_Page extract_
Single by Godsmack

from the album Faceless
- Released: June 24, 2003
- Length: 4:34
- Label: Republic/Universal
- Songwriters: Sully Erna; Tony Rombola;
- Producers: David Bottrill; Sully Erna;

Godsmack singles chronology
| "Straight Out of Line" (2003) | "Serenity" (2003) | "Re-Align" (2004) |

Music video
- "Serenity" on YouTube

= Serenity (song) =

"Serenity" is a single by the rock band Godsmack from the 2003 album Faceless. It reached number seven on the Mainstream Rock chart and number ten on the Modern Rock chart.

==Song origin==
The song "Serenity" was written by Godsmack frontman Sully Erna in tribute to one of his childhood heroes, Rush drummer Neil Peart. He wrote the song after reading the book Ghost Rider: Travels on the Healing Road, penned by Peart about his motorcycle trip along the Pan-American Highway that he took to cope with the deaths of his daughter Selena Taylor and wife Jacqueline Taylor one year apart from another.

"The book is so amazing," Erna told MTV.com. "He jumped on his motorcycle and within 14 months, drove 55,000 miles across the world. His experience about healing himself on the road inspired me to write this dark, tribal song," Erna says.

Originally, Erna had hoped Peart would play on the track so he sent the drummer a demo version of the song along with his request. Peart sent a note back saying he was unable to appear on the record because of touring commitments, but he gave Godsmack his blessings and complimented the group on its song.

_Goals_
- 1) From the "Serenity" article, copy the passage starting at "Godsmack singles chronology" and ending at "Modern Rock chart.".
- 2) Name every single in the Godsmack singles chronology shown in the "Serenity" article, with its year.
- 3) Write the next part of the "Serenity" article, picking up after its final sentence.
The entries aren't needed for any of this work.

_Information provided_

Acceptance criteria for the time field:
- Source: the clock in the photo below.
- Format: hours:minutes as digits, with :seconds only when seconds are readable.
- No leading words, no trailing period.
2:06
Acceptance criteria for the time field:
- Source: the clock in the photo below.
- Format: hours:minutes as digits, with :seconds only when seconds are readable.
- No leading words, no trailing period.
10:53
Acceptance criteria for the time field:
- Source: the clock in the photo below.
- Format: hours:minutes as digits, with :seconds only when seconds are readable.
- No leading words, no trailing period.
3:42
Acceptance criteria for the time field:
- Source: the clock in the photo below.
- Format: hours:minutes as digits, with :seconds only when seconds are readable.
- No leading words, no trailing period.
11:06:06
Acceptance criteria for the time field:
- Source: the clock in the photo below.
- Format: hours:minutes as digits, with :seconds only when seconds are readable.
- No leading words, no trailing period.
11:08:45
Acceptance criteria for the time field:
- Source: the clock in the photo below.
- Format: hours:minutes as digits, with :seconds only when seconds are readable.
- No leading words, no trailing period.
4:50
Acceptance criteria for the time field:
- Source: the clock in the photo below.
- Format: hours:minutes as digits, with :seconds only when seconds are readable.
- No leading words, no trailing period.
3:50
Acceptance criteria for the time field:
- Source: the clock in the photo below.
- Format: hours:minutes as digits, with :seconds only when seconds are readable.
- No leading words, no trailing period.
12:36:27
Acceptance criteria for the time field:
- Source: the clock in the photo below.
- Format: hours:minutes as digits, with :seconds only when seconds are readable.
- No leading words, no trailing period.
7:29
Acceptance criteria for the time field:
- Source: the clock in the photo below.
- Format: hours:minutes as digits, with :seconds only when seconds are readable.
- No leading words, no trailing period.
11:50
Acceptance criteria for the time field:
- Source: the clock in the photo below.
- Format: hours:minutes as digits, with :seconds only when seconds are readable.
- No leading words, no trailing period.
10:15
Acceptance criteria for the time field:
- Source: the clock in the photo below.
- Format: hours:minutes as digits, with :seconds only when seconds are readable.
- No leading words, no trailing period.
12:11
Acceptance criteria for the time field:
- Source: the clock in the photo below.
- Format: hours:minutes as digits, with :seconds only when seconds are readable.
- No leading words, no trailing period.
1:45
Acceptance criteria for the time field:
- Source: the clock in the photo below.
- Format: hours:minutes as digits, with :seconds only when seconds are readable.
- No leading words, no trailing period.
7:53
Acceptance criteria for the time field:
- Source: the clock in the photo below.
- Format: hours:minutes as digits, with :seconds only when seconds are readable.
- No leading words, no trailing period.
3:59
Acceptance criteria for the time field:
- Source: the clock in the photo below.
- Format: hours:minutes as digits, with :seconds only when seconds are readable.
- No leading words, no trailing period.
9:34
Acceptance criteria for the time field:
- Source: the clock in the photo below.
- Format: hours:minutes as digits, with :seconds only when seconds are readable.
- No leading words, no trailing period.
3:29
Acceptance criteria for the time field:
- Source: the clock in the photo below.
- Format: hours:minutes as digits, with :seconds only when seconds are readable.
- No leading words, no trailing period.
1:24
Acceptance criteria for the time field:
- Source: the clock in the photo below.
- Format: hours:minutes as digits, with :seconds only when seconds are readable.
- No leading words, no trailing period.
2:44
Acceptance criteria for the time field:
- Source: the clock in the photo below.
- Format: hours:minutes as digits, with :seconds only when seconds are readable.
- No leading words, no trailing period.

_Final answers_
- 1)
Godsmack singles chronology
| "Straight Out of Line" (2003) | "Serenity" (2003) | "Re-Align" (2004) |

Music video
- "Serenity" on YouTube

= Serenity (song) =

"Serenity" is a single by the rock band Godsmack from the 2003 album Faceless. It reached number seven on the Mainstream Rock chart and number ten on the Modern Rock chart.

- 2)
"Straight Out of Line" (2003)
"Serenity" (2003)
"Re-Align" (2004)

- 3)
==Critical reception==
Bram Teitelman of Billboard was surprised by the unplugged approach the band took with the song, praising the use of congas and acoustic guitars to put together a "trancelike" sound for the listeners and the "wider vocal range" that Sully Erna displays more than usual, concluding that "it serves as a good balance record at modern and album rock, and it won't disappoint the band's platinum-plus fan base."

==Music video==
A music video was released for this song, showing the band performing during their appearance on Pepsi Smash in 2003.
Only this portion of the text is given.